32 wins. An average of 4.5 runs scored per game. An overall record that grew from 38-35 to 70-55 and left them one win away from moving 16 games above .500 for the first time in 11 years.
That was the story.
Think about it. If Harper’s return really is as impactful as the Phillies believe it will be, then shouldn’t we spend a little bit of time examining exactly how they managed to do what they did without him? Yes. I think we should.
Start with Stott. There’s an argument to be made that he was the real MVP of those 55 games. On the day Harper went down, Stott wasn’t even in the Phillies lineup, his 2-for-34 slump earning him a well-deserved day off. Truth be told, it wasn’t even that much of a slump. Through 45 games, the 24-year-old rookie was hitting just .161/.216/.273 with 38 strikeouts, 10 walks, and eight extra base hits in 153 plate appearances.
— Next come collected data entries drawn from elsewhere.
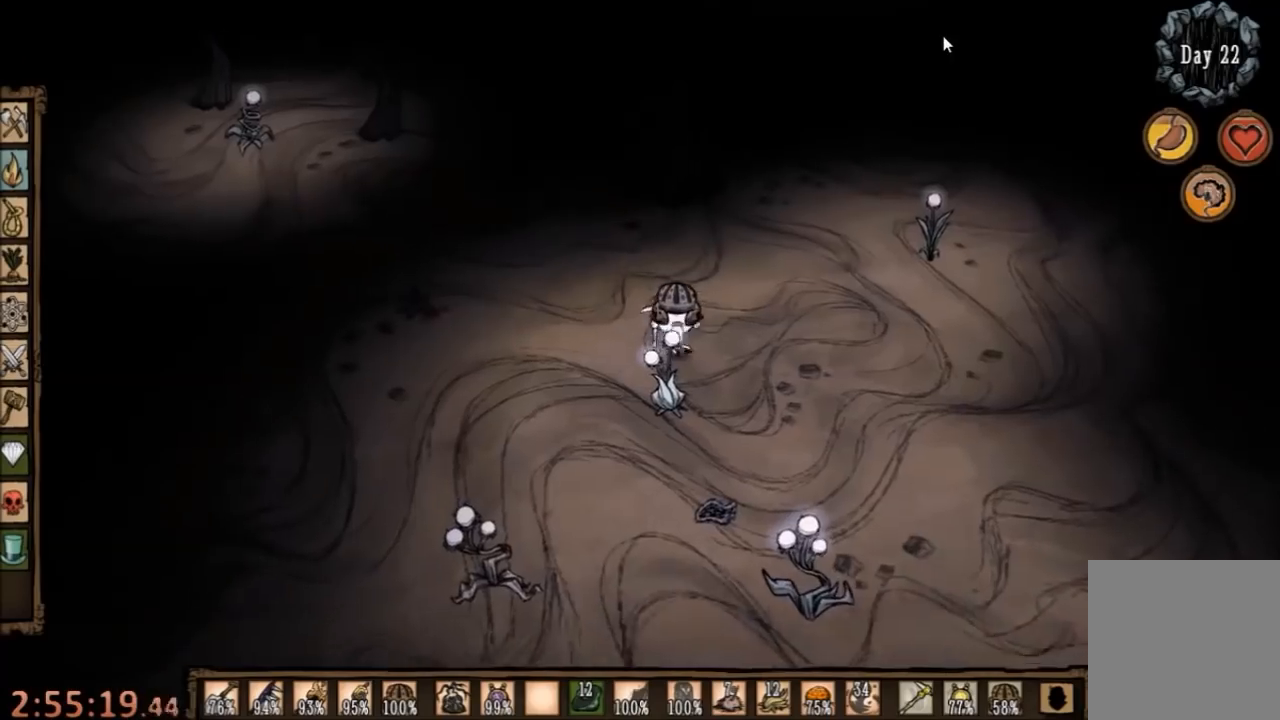
{"keys": [], "mouse": [], "events": [[67, "mouse_left", "down"], [167, "mouse_left", "up"]]}
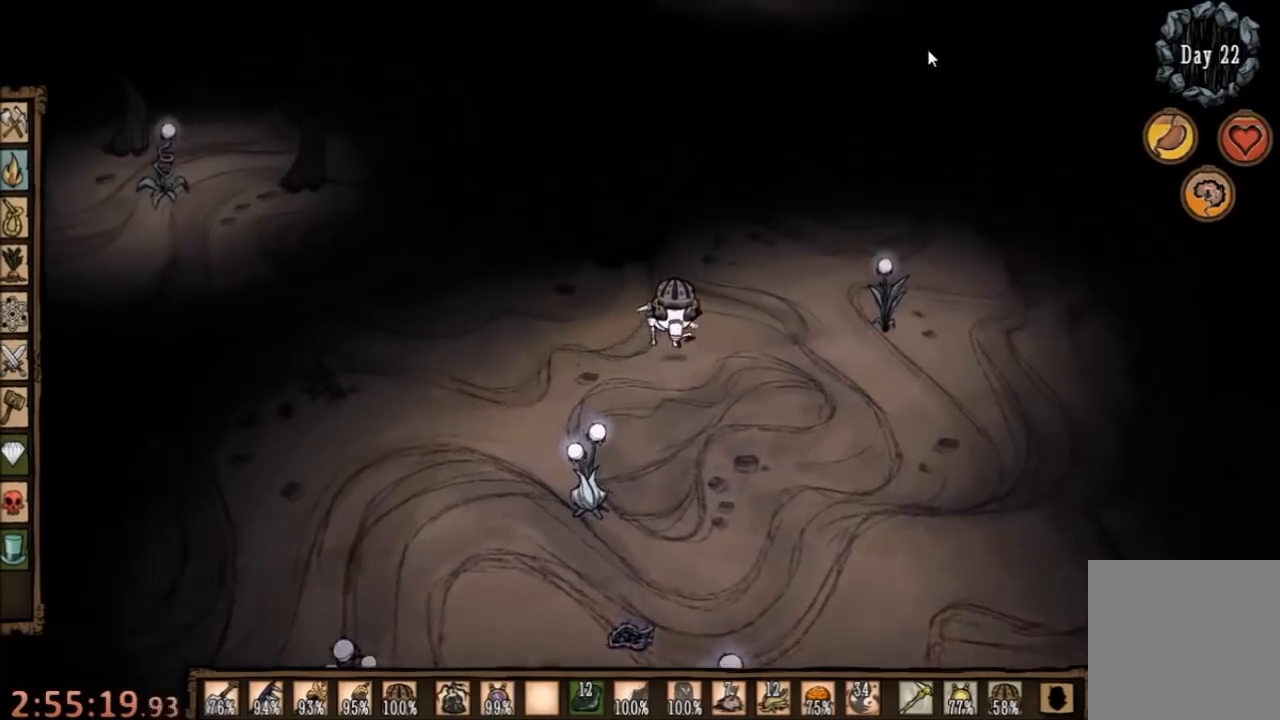
{"keys": ["w"], "mouse": [], "events": [[334, "q", "down"], [467, "q", "up"], [467, "w", "down"]]}
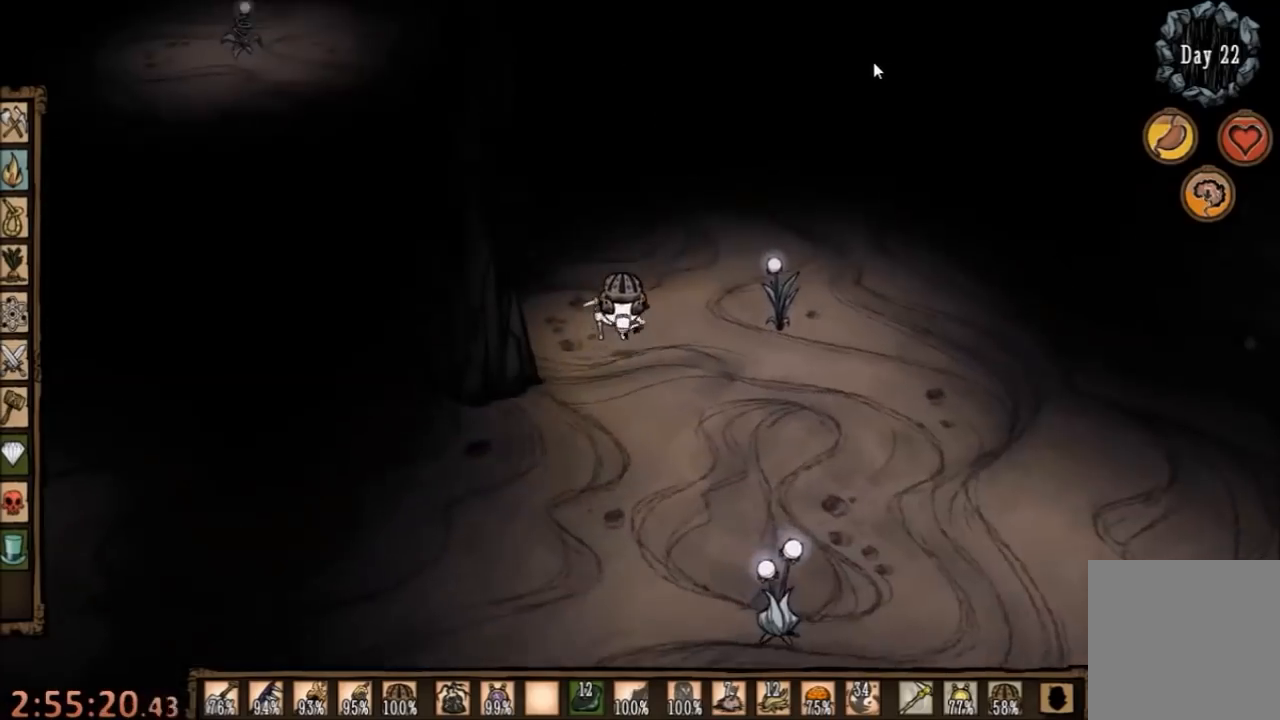
{"keys": ["a", "w"], "mouse": [], "events": [[200, "a", "down"]]}
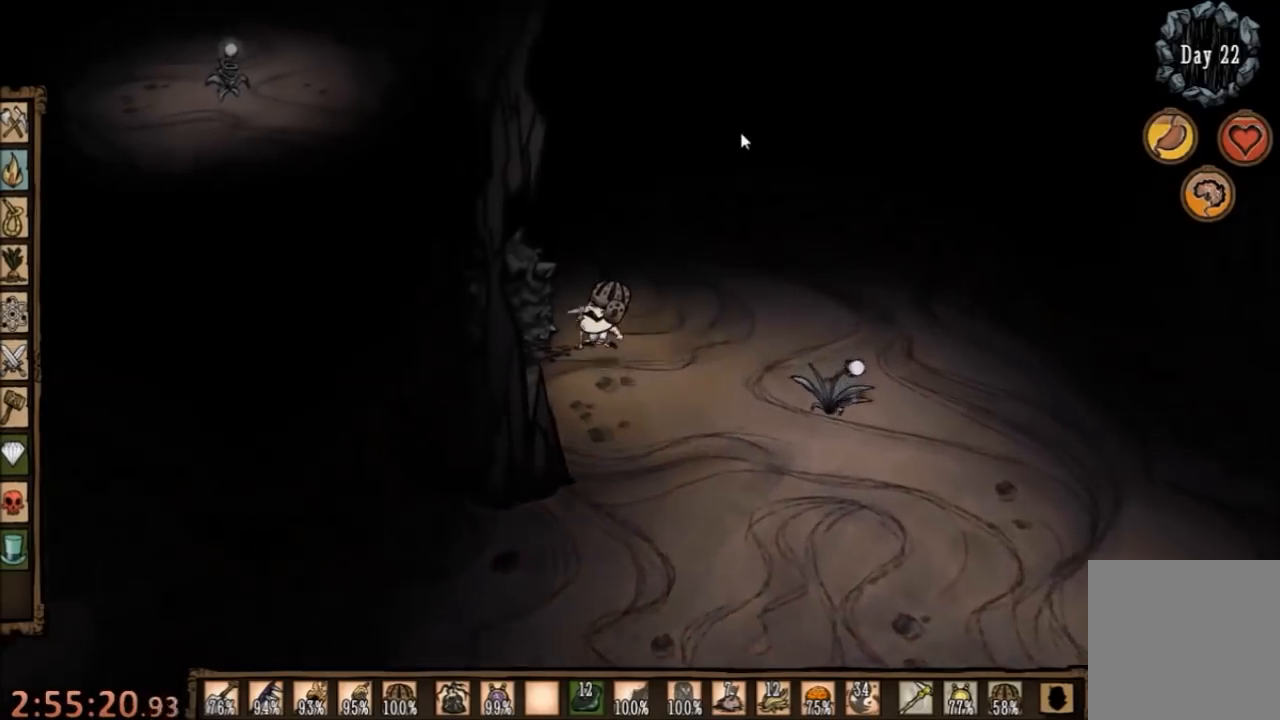
{"keys": ["a", "w"], "mouse": [], "events": []}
He wasn’t just struggling. He was one of the least productive hitters in the majors.
And then everything changed. With Harper on the injured list and the Phillies insisting that all they needed to fill the void was a little bit more from everybody else, Stott contributed more than anybody to the mission. He played in 49 of the 52 games Harper missed, starting 46 of them. He cut his strikeout rate in half and doubled his extra base hit rate, giving the Phillies an above-league-average bat at a position where such things are at a premium. By the time Harper returned, he’d hit .287/.351/.439 and improved his season OPS from .488 to .653.
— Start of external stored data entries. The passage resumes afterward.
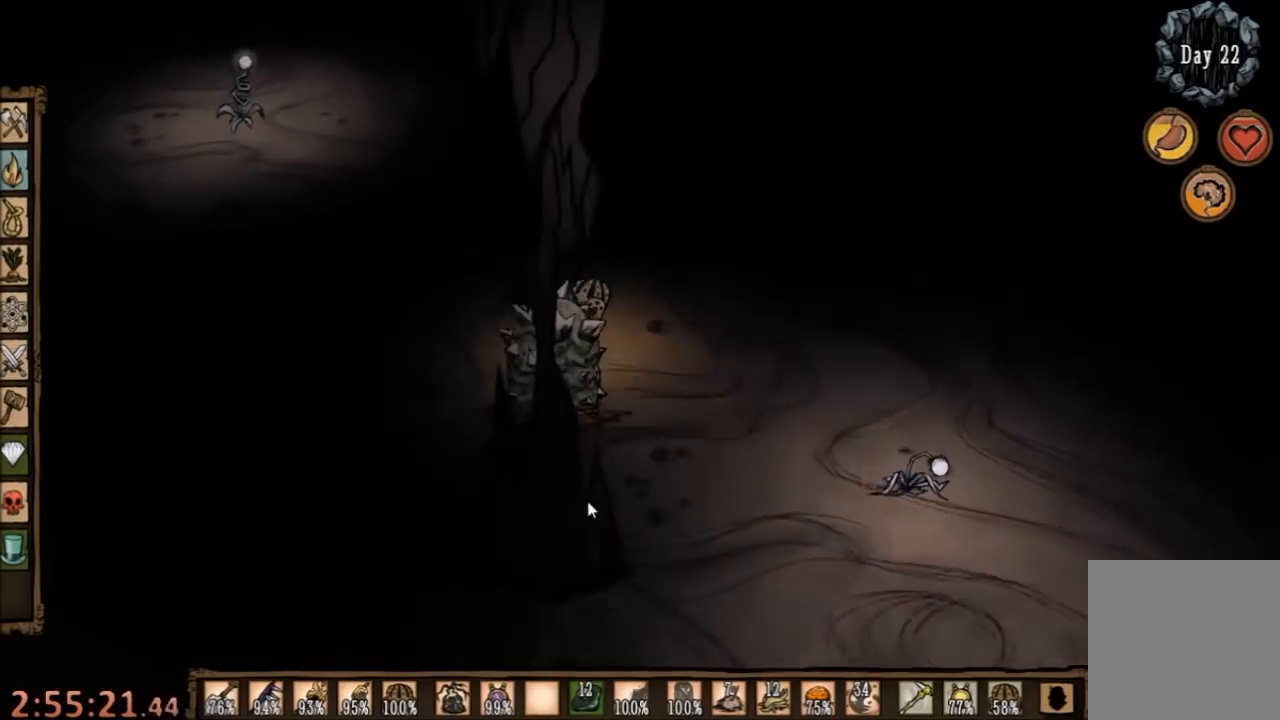
{"keys": ["a", "w"], "mouse": [], "events": []}
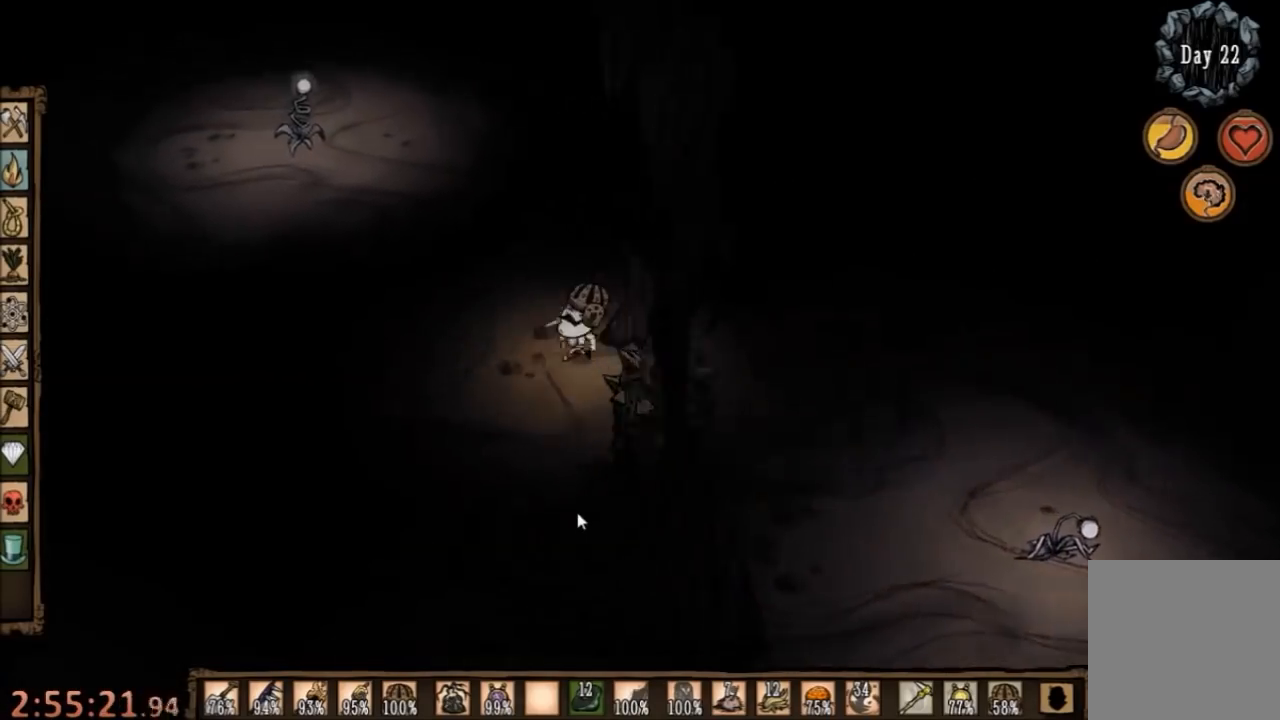
{"keys": ["a", "w"], "mouse": [], "events": []}
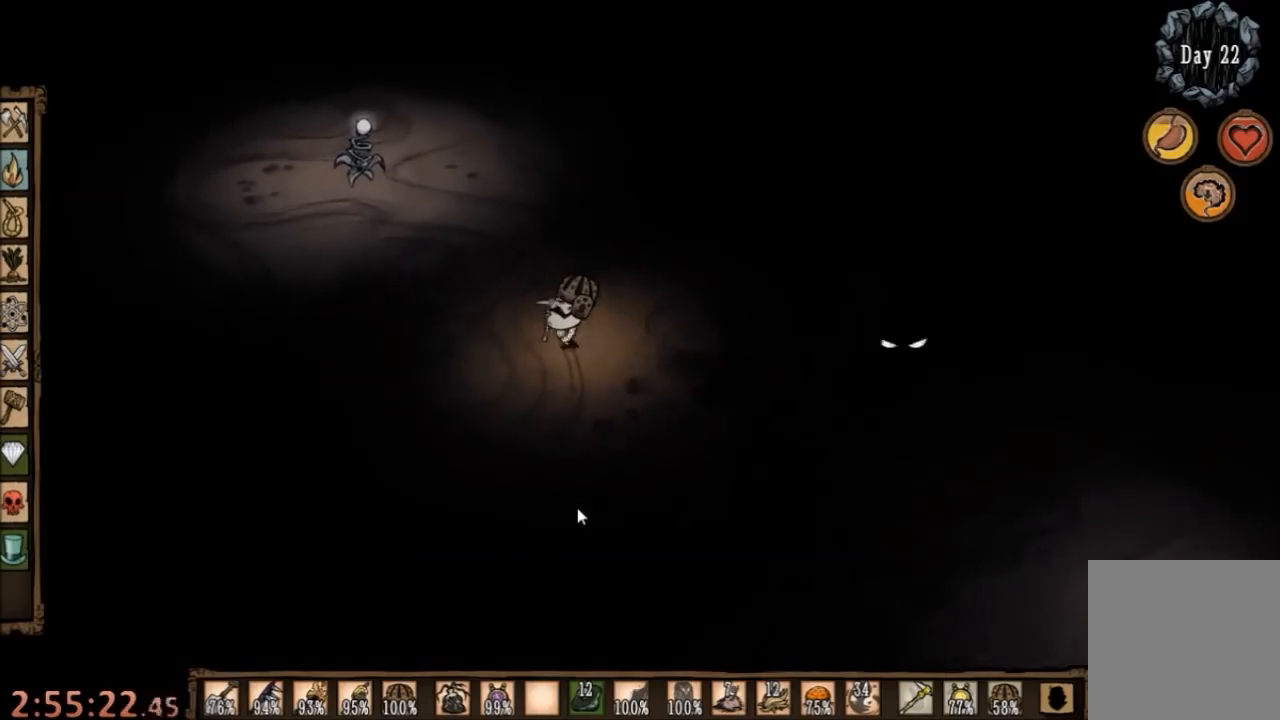
{"keys": ["a", "w"], "mouse": [], "events": []}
Suddenly, Stott has spent the better half of his rookie season as the player the Phillies hoped he would be when he was the top hitting prospect in their system. However their season ends, the next five years will look a heck of a lot brighter if they come out of 2022 knowing that they’ll be able to pencil in a positive-value bat at shortstop.
The situation is very much the same at catcher. In the 52 games that the Phillies played without Harper, veteran backstop J.T. Realmuto hit a blistering .329/.382/.617 with nine home runs, raising his season OPS from a dismal .680 to .803.
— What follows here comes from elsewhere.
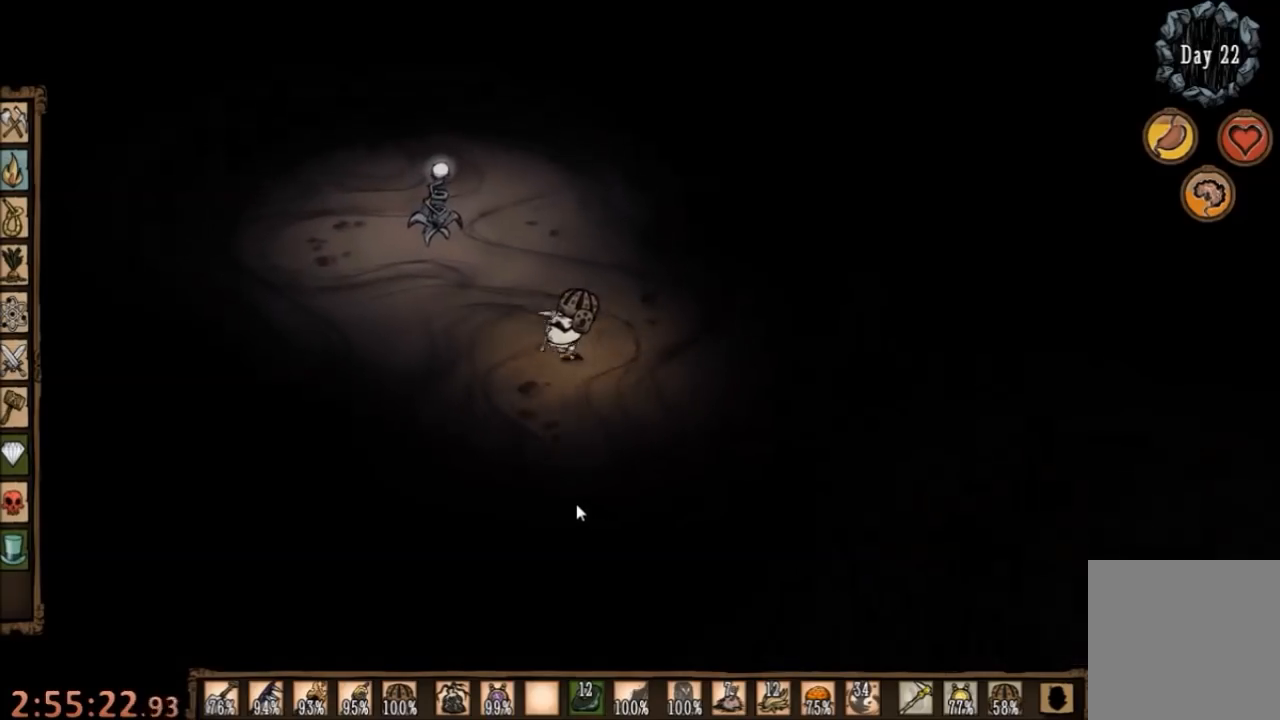
{"keys": ["a", "w"], "mouse": [], "events": []}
Nick Castellanos? His resurgence took a little longer to develop. But over the last 28 games before Harper’s return, he hit .333/.362/.496 with 10 extra base hits in 111 at-bats. The Phillies won 20 of those 28 games.
Sometimes, you need to lose your identity in order to find yourself. When Harper went down, the Phillies lost the piece of rock around which their entire universe orbited. But then a funny thing happened. Instead of spiraling off into the abyss, they began to develop into the sort of team that we have not seen around here since the 2008-11 glory days. Each time adversity struck, they found someone who stepped up to even the deficit. Blown leads, bum knees, that series sweep at the hands of the lowly Cubs — didn’t matter. Every time you swore the Phillies were about to transform into the team that they had so consistently been over the previous five seasons, they instead became more of a team that allows you to believe.
“It speaks to the growing confidence that I think this group has,” Hoskins said. “Not feeling like you are ever out of a game is something that is hard to come by but is extremely valuable. Because things aren’t going to go well every single day. That’s the nature of a 162-and-beyond season. But as long as you keep fighting and continue what you are doing, process-wise, we’re going to win more often than we haven’t. And that’s kind of what’s been going on.”
Turns out, the Phillies did not need their MVP. Which makes his return even more powerful.